→ WHAT YOU SHOULD DO
From the text about Pakistan and the Imrana case, could you copy out word for word the part that opens with the words containing "Darul-Uloom, in the" and closes with "of Deobandi teachings."?

→ SOURCE TEXT
....

That is the same government, led by President Pervez Musharraf, that confiscated Mukhtar Mai's passport because it feared she would go abroad and say things that would bring Pakistan into disrepute; and it is the same government that has allied with the West in the war on terrorism, but seems quite prepared to allow a war of sexual terror to be waged against its female citizens.

Now comes even worse news. Whatever Pakistan can do, India, it seems, can trump. The so-called Imrana case, in which a Muslim woman from a village in northern India says she was raped by her father-in-law, has brought forth a ruling from the powerful Islamist seminary Darul-Uloom ordering her to leave her husband because as a result of the rape she has become "haram" (unclean) for him. "It does not matter," a Deobandi cleric has stated, "if it was consensual or forced."

Darul-Uloom, in the village of Deoband 90 miles north of Delhi, is the birthplace of the ultra-conservative Deobandi cult, in whose madrassas the Taliban were trained. It teaches the most fundamentalist, narrow, puritan, rigid, oppressive version of Islam that exists anywhere in the world today. In one fatwa it suggested that Jews were responsible for the 9/11 attacks. Not only the Taliban but also the assassins of The Wall Street Journal reporter Daniel Pearl were followers of Deobandi teachings.

....

→ INFORMATION SUPPLIED

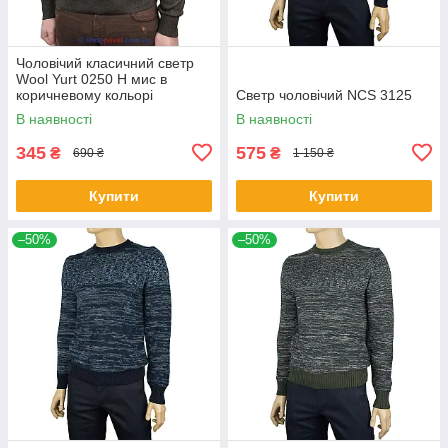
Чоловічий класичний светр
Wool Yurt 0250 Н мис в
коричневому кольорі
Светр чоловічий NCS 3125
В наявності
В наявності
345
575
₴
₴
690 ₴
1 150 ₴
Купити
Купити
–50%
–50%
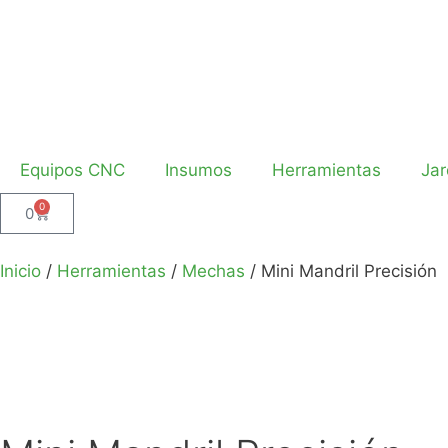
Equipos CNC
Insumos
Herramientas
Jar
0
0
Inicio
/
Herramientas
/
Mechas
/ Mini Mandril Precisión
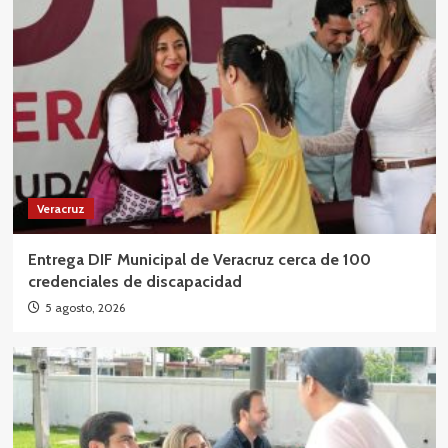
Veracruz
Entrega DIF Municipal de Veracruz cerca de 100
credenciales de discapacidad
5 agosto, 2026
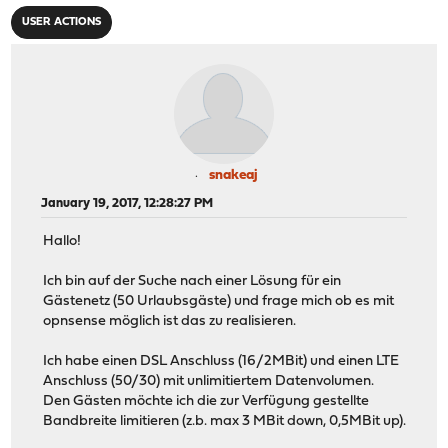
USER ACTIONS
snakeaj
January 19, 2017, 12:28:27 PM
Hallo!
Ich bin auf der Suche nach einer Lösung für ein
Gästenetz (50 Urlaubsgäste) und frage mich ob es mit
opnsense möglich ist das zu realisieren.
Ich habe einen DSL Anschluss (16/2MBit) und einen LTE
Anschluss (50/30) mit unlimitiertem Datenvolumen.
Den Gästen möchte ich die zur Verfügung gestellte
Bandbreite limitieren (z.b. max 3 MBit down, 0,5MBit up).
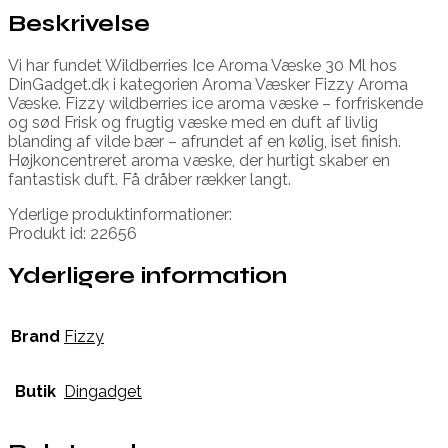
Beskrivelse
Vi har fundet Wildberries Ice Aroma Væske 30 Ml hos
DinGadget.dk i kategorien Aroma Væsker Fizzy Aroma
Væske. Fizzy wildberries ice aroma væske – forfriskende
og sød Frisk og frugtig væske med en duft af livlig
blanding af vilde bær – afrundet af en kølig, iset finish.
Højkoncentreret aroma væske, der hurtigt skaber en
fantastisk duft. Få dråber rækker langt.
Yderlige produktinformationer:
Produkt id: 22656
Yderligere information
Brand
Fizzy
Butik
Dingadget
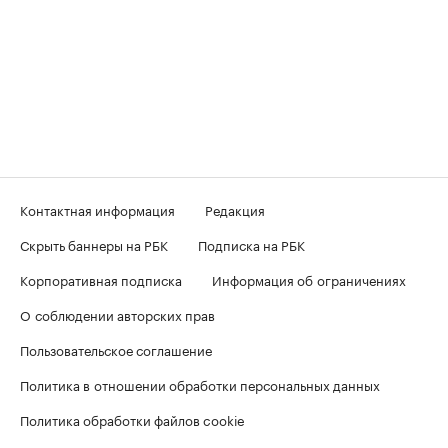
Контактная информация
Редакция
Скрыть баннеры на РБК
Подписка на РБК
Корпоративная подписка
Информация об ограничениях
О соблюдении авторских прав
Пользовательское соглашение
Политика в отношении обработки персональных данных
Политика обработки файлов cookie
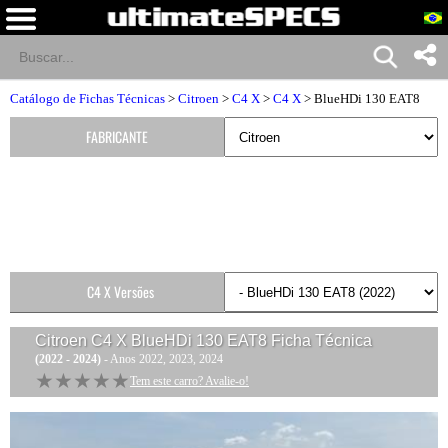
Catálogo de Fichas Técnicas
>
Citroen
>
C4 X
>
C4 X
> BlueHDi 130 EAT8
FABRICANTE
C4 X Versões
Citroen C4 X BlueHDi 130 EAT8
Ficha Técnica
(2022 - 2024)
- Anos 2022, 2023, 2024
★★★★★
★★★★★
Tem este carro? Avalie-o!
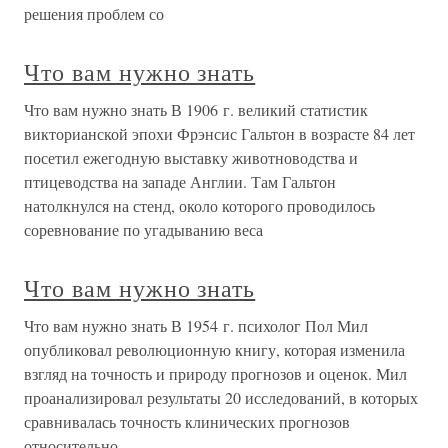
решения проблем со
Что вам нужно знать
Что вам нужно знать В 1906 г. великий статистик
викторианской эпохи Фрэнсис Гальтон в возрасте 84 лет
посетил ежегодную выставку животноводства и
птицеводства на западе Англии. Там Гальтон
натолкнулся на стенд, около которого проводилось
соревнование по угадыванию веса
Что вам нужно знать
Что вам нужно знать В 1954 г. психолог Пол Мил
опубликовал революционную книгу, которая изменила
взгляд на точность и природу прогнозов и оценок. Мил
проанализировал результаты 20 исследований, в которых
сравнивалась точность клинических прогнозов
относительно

....

→ ANSWER FOR THIS EXERCISE
Darul-Uloom, in the village of Deoband 90 miles north of Delhi, is the birthplace of the ultra-conservative Deobandi cult, in whose madrassas the Taliban were trained. It teaches the most fundamentalist, narrow, puritan, rigid, oppressive version of Islam that exists anywhere in the world today. In one fatwa it suggested that Jews were responsible for the 9/11 attacks. Not only the Taliban but also the assassins of The Wall Street Journal reporter Daniel Pearl were followers of Deobandi teachings.